What the task asks - Say whether each statement agrees with the comment thread, answering yes or no and quoting the deciding words from it. 1. A commenter says ViewText offers a JSONP API. 2. A commenter says they have been a client of getrss.in for more than a year. 3. The MacPorts instructions include installing both libxml2 and libxslt.

Excerpted text -

This is nice but what's the difference from ViewText (http://www.viewtext.org)? ViewText has a JSONP API, which made it perfect for building into a recent little project I did (it was a web app). Plus, it's been around for a lot longer.


Just tried viewtext on lifehacker's feed and got:

"We understand you'd like to delete your account. If you delete your account all of your information including your comments, messages, posts, and friends and followers associations will be removed from our system. Please consider the following options before clicking delete."

Yikes! =X


Give the full feeds that Lifehacker (et al) already offer: http://lifehacker.com/vip.xml (this article to it came up in a google search - http://lifehacker.com/5489210/)!

(also, that needs to be fixed asap, lest anyone get the wrong idea)


Excellent thanks, shall be applying this to all my Gawker feeds.


You know they make a full-feed version available of all their sites, right? It's just of the form http://lifehacker.com/vip.xml


##sigh##

Yet another service that requires me to hand over information on what I read.

Why couldn't this be made as a privacy-respecting application I can run from my own machine?


interesting project. I was doing a similar thing with yahoo pipes, but it got blocked because of robots.txt. What do you do about it?


You can always disregard robots.txt.. ;)


The same service is offer by www.getrss.in and i am happy client of them for more then 8 months



Nice. Grabs the whole article text so you don't have to leave the RSS reader.


Lol: http://fulltextrssfeed.com/news.ycombinator.com/rss

Works well for keeping up with HN too :)


Why do a couple of articles in that feed say either "Unable to parse this page for content" (daringfireball.net) or "unable to retrieve full-text content" (nytimes.com)?


it's still just a weekend project, but if everyone keeps throwing love at it like this, it might be more than a weekend project. he's working on it now. :)


The content thieves will love it too. This makes it much easier to automatically copy content.


Not really. I can Right Click -> Copy XPath in Firebug's element inspector then just Nokogiri::HTML(page_source).xpath('/blah') to get at it. You can do it with the CSS selector as well. :)

Setting up a quick script to rip all the content from another site is trivial. There's also wget -m


I literally cannot get nokogiri set up on my Mac for love nor money, I'm a noob whose been trying for a week or two. Tried everything. Its preventing me from running tests. Damn xmllibs2.


Install MacPorts: http://www.macports.org

Add /opt/local/bin to your PATH (bashrc or zshrc or whatever you use).

sudo port install libxml2 and sudo port install libxslt

Then sudo gem install nokogiri --no-rdoc --no-ri should run with no issues. That's all I had to do for the system ruby (1.8.7 on OSX 10.6) and 1.9.2 via rvm.


So it turned out it was webrat that was the problem, but your instructions actually fixed the problem! I'd researched for hours previously. Genuinely much appreciated!

Information -
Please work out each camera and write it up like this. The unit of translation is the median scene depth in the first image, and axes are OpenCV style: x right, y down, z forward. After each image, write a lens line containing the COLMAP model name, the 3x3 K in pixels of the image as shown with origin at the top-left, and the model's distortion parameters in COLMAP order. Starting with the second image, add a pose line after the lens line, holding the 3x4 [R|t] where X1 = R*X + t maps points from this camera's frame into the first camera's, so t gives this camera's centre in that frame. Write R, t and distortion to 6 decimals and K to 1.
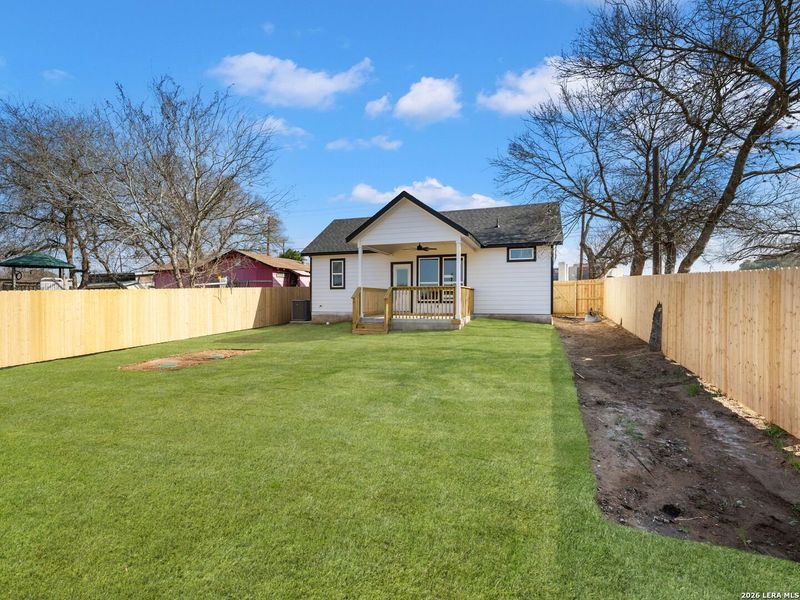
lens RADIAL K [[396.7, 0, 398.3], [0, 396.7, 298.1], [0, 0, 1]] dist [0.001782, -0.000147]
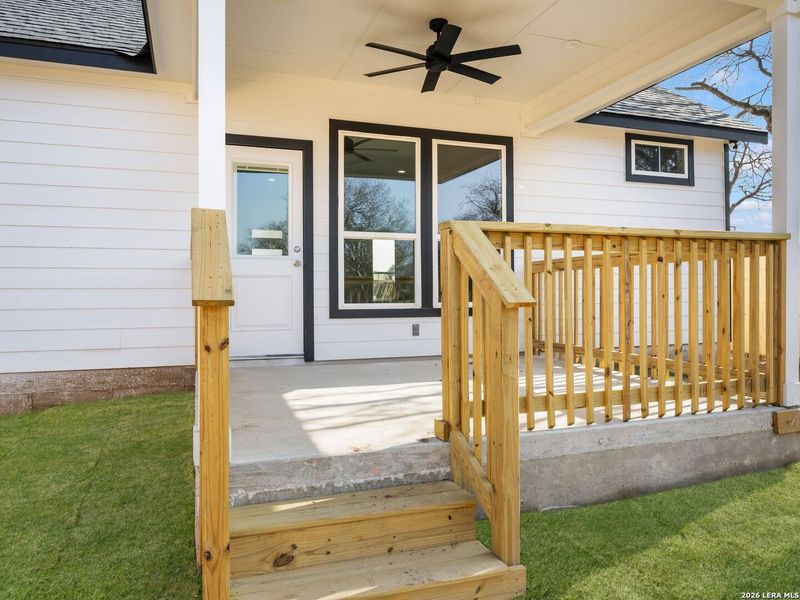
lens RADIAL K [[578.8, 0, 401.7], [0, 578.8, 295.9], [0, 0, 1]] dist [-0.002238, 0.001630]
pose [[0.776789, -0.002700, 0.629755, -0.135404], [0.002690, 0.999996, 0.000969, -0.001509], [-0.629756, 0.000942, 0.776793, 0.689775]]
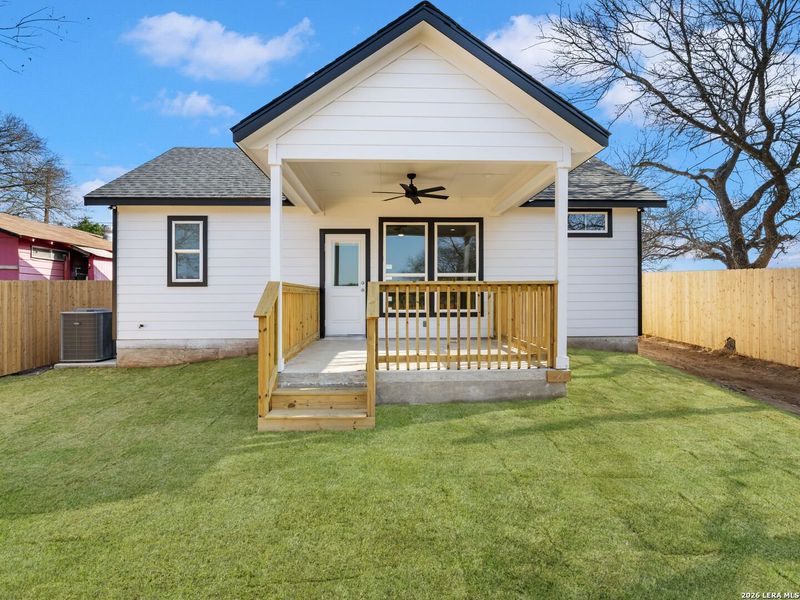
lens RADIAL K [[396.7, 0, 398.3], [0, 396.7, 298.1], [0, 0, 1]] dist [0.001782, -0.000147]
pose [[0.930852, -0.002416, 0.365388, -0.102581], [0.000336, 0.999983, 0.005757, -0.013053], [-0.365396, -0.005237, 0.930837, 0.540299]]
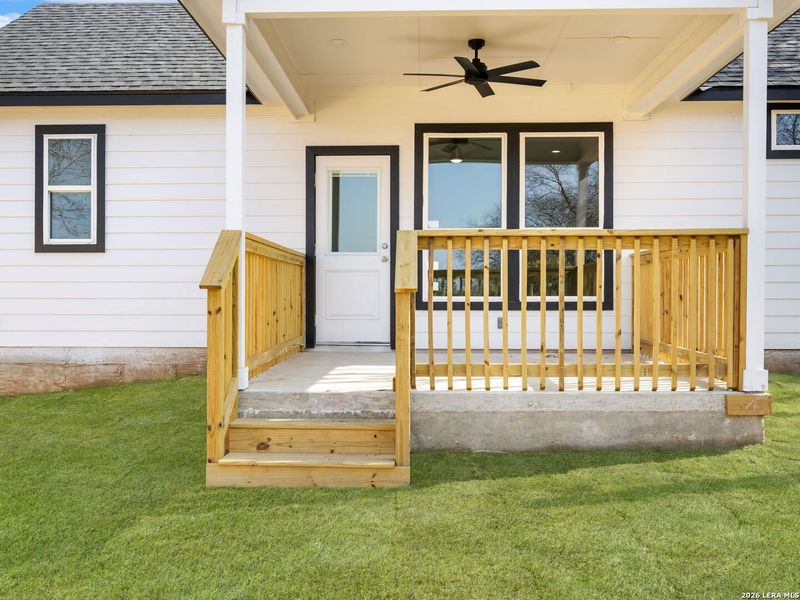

Task output -
1. Yes: "ViewText has a JSONP API"
2. No: "i am happy client of them for more then 8 months"
3. Yes: "sudo port install libxml2 and sudo port install libxslt"